1863. La bataille de Gettysburg vient tout juste de se conclure, à l’avantage de l’Union, mais la guerre de Sécession fait toujours rage aux États-(dés)Unis et on manque de viande fraîche pour soutenir l’effort militaire.

Terre d’accueil de nombreux immigrants, à cette époque majoritairement Irlandais et Allemands*, la ville de New York abonde de recrues potentielles, mais pas nécessairement enthousiastes pour aller se casser la gueule dans un conflit qui ne les regarde pas vraiment. Quelques mois plus tôt, le Congrès américain avait adopté l’Enrollment Act.

Si cette conscription touche tous les citoyens mâles âgés entre 20 et 45 ans, elle épargne par contre les biens nantis qui peuvent s’y soustraire, moyennant une contribution de 300$.  On devinera que cet échappatoire exclut d’office ces nouveaux citoyens (surtout irlandais), étant presque tous de la classe ouvrière.  De plus, malgré leur affranchissement, les Noirs, n’étant pas encore considérés des citoyens, ne sont pas visés par la conscription.  Les tensions raciales n’en sont qu’exacerbées avec la réelle menace pour l’emploi qu’un afflux du sud de ces derniers apporterait.

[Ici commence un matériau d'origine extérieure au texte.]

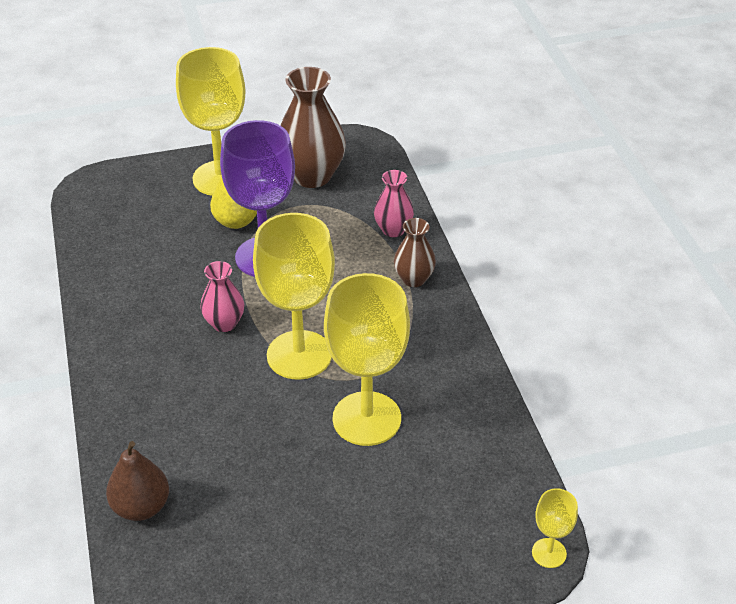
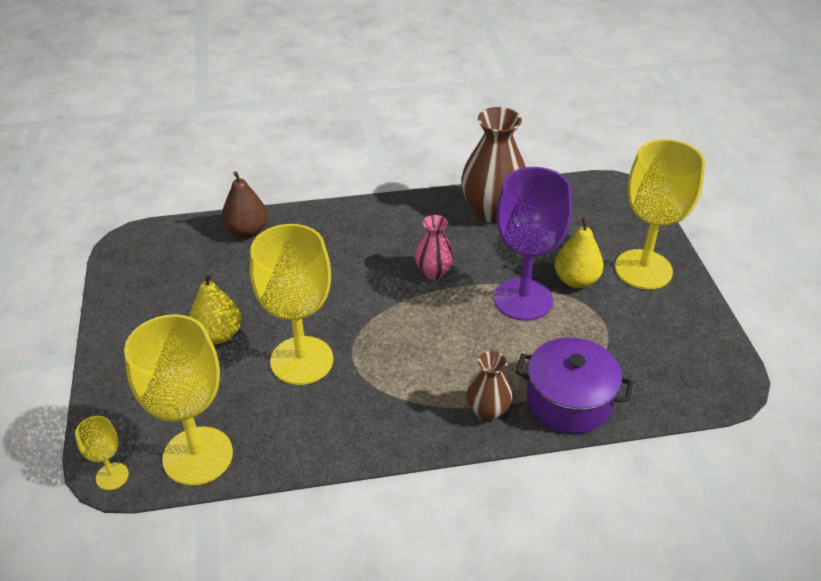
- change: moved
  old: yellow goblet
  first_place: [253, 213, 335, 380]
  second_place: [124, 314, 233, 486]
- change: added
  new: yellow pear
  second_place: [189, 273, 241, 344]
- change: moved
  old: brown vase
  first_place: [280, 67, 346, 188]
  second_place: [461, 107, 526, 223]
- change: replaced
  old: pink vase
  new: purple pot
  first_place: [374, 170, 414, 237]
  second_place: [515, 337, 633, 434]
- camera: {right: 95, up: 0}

Les bureaux de recrutement sont pris d’assaut ce lundi matin, le troisième jour de ‘’repêchage’’, par environ 500 manifestants, dirigés par les pompiers volontaires de la caserne Engine Company No. 33.  Elle tourne rapidement à l’émeute, que les autorités pourront difficilement contenir, les milices n’étant pas encore revenues de Gettysburg. En trois jours, le conflit se soldera avec 120 morts et près de 2 000 blessés, dont plusieurs de race noire.  Parmi les nombreux édifices touchés, on comptera le Colored Orphan Assylum, pillé, puis rasé par les flammes.  Heureusement, les policiers auront réussi à évacuer les 233 orphelins à temps.

Bien sûr, Hollywood saura nous servir une mise en situation historique du climat de l’époque avec le film ‘’Gangs of New York’’, où finalement le cassage de gueule abondera, au grand plaisir des cinéphiles.

Je crois que le nano-rayonnement et l’absence totale de revenus tirés de cette chronique m’assurent une certaine immunité – que je n’oserais abuser – face à des sujets pouvant toucher des entités sociales, culturelles ou raciales sensibles. Espérant que les pompiers volontaires me pardonneront.  Avis à Betty, Robert et le TNM: touchez-pas à ça…

*En 1885, pour échapper à la conscription dans l’armée de l’Empire allemand, un coiffeur âgé de 16 ans fera partie de cette vague migratoire, un certain Frederick (Friedrich) Trump.  Il bâtira sa fortune dans la restauration et l’hôtellerie lors de la ruée vers l’or sur la Côte Ouest.